Text below:

How to Fork a Book: The Radical Transformation of Publishing

Mark C. Marino
8 min readAug 19, 2021

by Sarah Ciston and Mark C. Marino

Cover of Aesthetic Programming

In software development, particularly free and open source software programming, creators place versions of their programs in repositories where others can download, clone, and fork them. When someone forks a piece of software, they change it in some way, perhaps customizing it for their own needs, perhaps improving upon the original design by adding features. What would it mean to fork a book the way we fork software?

A fork is a copy of a repository. Forking a repository allows you to freely experiment with changes without affecting the original project. (Github Docs)​

Collaborators Winnie Soon and Geoff Cox have invited just such forks in their new book Aesthetic Programming: A Handbook of Software Studies (Open Humanities Press 2021). Publishing their book to a public Git repository, they have encouraged others to make copies of the files and develop them further. Answering their call, we have made our own fork of their book, and in the spirit of open-source development we have written a new chapter and added additional features to the text. In doing so, we are participating in the development of their book and the evolution of the codex book itself from a static product into an ongoing, iterative, process.

End of Text.
Records below:

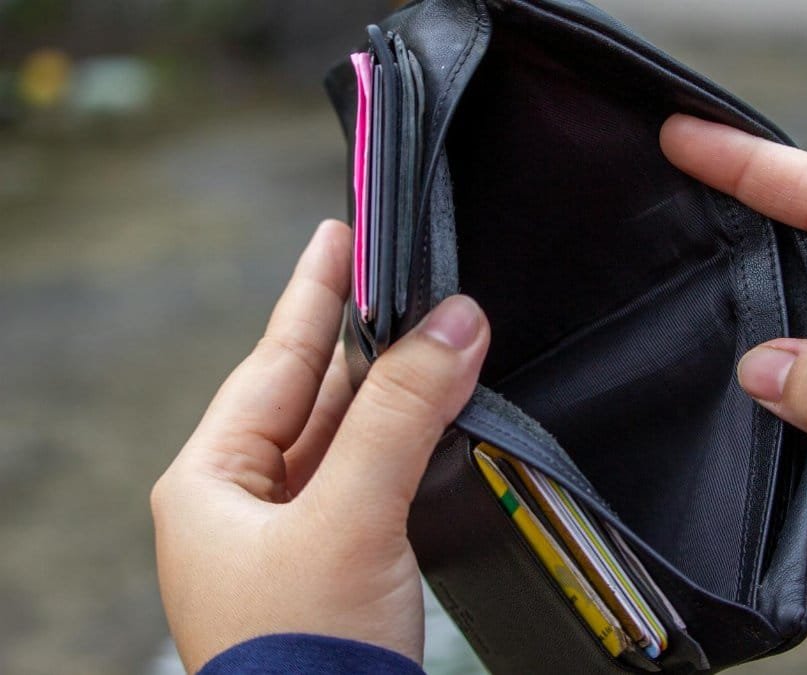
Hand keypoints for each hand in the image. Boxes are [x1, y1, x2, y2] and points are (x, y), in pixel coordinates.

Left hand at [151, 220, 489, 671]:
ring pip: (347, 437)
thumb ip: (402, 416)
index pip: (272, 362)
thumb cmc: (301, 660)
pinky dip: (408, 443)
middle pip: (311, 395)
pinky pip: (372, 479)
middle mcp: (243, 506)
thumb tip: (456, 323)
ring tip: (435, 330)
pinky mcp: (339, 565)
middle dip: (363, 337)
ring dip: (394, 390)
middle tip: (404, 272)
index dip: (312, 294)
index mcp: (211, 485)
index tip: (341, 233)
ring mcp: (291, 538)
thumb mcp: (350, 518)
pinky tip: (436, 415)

End of Records.
Records below:

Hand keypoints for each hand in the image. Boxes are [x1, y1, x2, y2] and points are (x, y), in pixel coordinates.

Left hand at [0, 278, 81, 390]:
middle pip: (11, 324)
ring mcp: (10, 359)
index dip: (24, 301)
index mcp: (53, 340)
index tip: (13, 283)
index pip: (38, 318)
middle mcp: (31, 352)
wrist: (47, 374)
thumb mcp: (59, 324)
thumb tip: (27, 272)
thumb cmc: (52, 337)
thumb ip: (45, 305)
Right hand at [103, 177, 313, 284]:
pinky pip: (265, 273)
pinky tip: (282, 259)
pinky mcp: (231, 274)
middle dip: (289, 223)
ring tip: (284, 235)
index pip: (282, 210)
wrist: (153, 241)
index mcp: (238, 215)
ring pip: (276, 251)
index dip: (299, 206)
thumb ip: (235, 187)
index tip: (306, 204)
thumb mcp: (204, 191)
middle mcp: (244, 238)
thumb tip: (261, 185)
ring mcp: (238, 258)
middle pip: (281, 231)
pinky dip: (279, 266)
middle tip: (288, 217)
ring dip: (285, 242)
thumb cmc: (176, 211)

End of Records.

Exercise set:
1. List every person named in the article on forking a book.
2. Answer these questions from the article on forking a book:
(a) Which publisher put out Aesthetic Programming: A Handbook of Software Studies, and in what year?
(b) In the line quoted from Github Docs, what is a fork?
(c) Besides writing a new chapter, what else did Ciston and Marino add to the text in their fork?
3. Carry on with the article on forking a book, starting right after its last sentence.

Your responses:
1. Mark C. Marino, Sarah Ciston, Winnie Soon, Geoff Cox

2.
(a) Open Humanities Press, in 2021
(b) A copy of a repository
(c) Additional features

3.
The original Aesthetic Programming teaches not only how to program but also how to view code through a critical and creative humanities lens. Chapters are just as likely to draw upon terminology from computer science as from philosophy. The book covers essential basic code concepts (functions, loops) up to accessible introductions to advanced current topics (machine learning, big data). The book approaches programming artistically/aesthetically but also with criticality, not only what learners might make with code (besides the rote examples found in CS textbooks) but why it matters and how their choices are informed by the tools they use. Sections such as “start()” and “While()” relate aspects of the code under discussion to broader topics in techno-culture. In the book’s terms, their text shows the “more complex and deeply entangled set of relations between writing, coding and thinking.”

Our chapter, 8.5 Talking Back, is sandwiched between two existing chapters, like the 7 ½ floor in a Charlie Kaufman film or platform 9 ¾ in Harry Potter. It does not remedy a lack in the book, but adds its own insights, following the “yes-and” ethos of its collaborating first authors. This added chapter extends some of the book’s writing on APIs and conversational agents, focusing on software for automated dialogue. It talks back to the previous version by adding new content and by adding two new perspectives. It also discusses how critical and creative code can be used as tools to talk back to powerful systems and to reflect on or even shift their working assumptions.

Our chapter discusses programs that talk, specifically Joseph Weizenbaum’s ELIZA (also mentioned in the original text) and Sarah’s project, ladymouth, a bot which talks back to misogynists on Reddit forums.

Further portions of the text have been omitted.